I have a rather annoyingly formatted CSV file, and I end up with time and date split into two columns. I want to combine them into one datetime index. I have figured out a way to to it, but it's rather slow:
MWE:
CSV example:
21.03.1968 07:01:00 661.79999 "I,"
25.03.1968 07:01:00 661.77002
28.03.1968 07:01:00 661.75 "I,"
01.04.1968 07:01:00 661.72998
04.04.1968 07:01:00 661.1 "I,"
08.04.1968 07:01:00 661.70001
As you can see, it uses a single whitespace as delimiter, and 3 for the last column, and it's (euro-style) time series data. I'm reading it with
df = pd.read_csv('file.csv', delim_whitespace=True, # Should use spaces as delimter
header=0, names=['year', 'hours', 'data'],
usecols=[0,1,2]) # get's rid of the weird "I,"
and end up with a df with a default 0, 1, 2, 3...
index and year
, hours
and data
columns. As this is a time series, I obviously want to turn year
and hours
into a datetime index.
MY first instinct was to just brute force it, by looping over the rows and fucking around with the strings, but as we all know, that's not the best way. So with some quick searching, I found the seemingly obvious way:
df['date'] = pd.to_datetime(df['year'] +' '+df['hours'], dayfirst=True)

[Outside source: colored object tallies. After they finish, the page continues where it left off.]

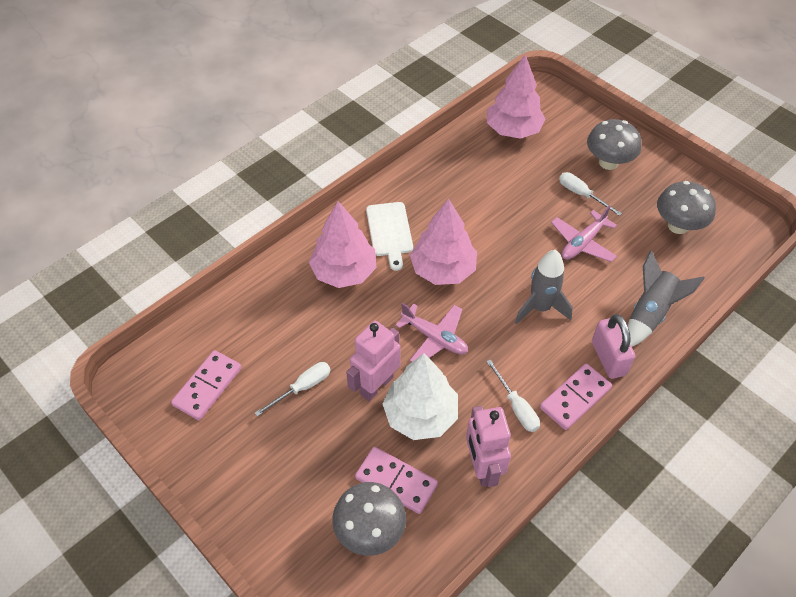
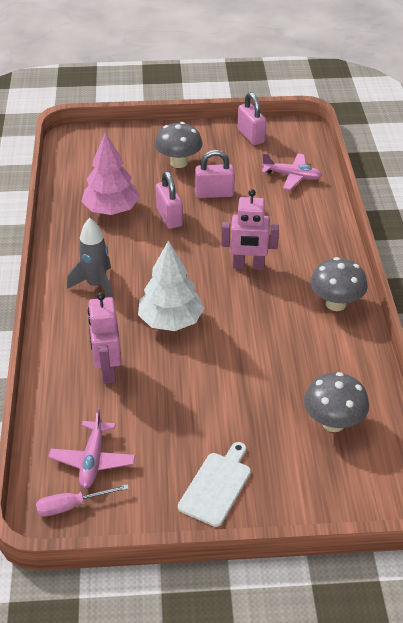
grey rocket: [515,250,573,324] [628,250,705,347] = 2 -> [67,218,114,299] = 1
pink domino: [171,350,242,420] [355,447,438,514] [540,363,612,430] = 3 -> none = 0
pink padlock: [592,314,635,379] = 1 -> [156,171,183,229] [195,150,235,198] [238,92,266,145] = 3
pink screwdriver: none = 0 -> [36,484,129,516] = 1
pink tree: [309,201,377,288] [410,199,477,285] [487,54,546,139] = 3 -> [81,132,140,215] = 1
white screwdriver: [255,362,331,417] [486,359,540,432] [559,172,622,216] = 3 -> none = 0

and then df = df.set_index('date')
and df.drop(['year', 'hours'], axis=1)
.
Works perfectly fine, however, with my real data (test file has 110506 rows, I've got approx. 880 files in total), %timeit
tells me 7.96 s ± 95.6 ms per loop (mean ± std. dev. of 7 runs, 1 loop each)
, so I'm looking at around two hours for the whole deal!
So, is there a (significantly) faster way of combining two dataframe columns into one datetime index?
It would be great to just define fixed columns lengths in read_csv
, but that doesn't seem to be possible. I'm always amazed about the thousands of easy and blazingly fast comfort-functions inbuilt into pandas, but if one exists for this (rather common, I'd have thought) case exists, I haven't found it yet. read_fwf
, comented by
Quang Hoang seemed good, but as I just learned, my data
field has various lengths! So my data
always ends up with various 661.1 "
strings in what should be floats. Maybe in the linked apply
answer? But I can't figure it out.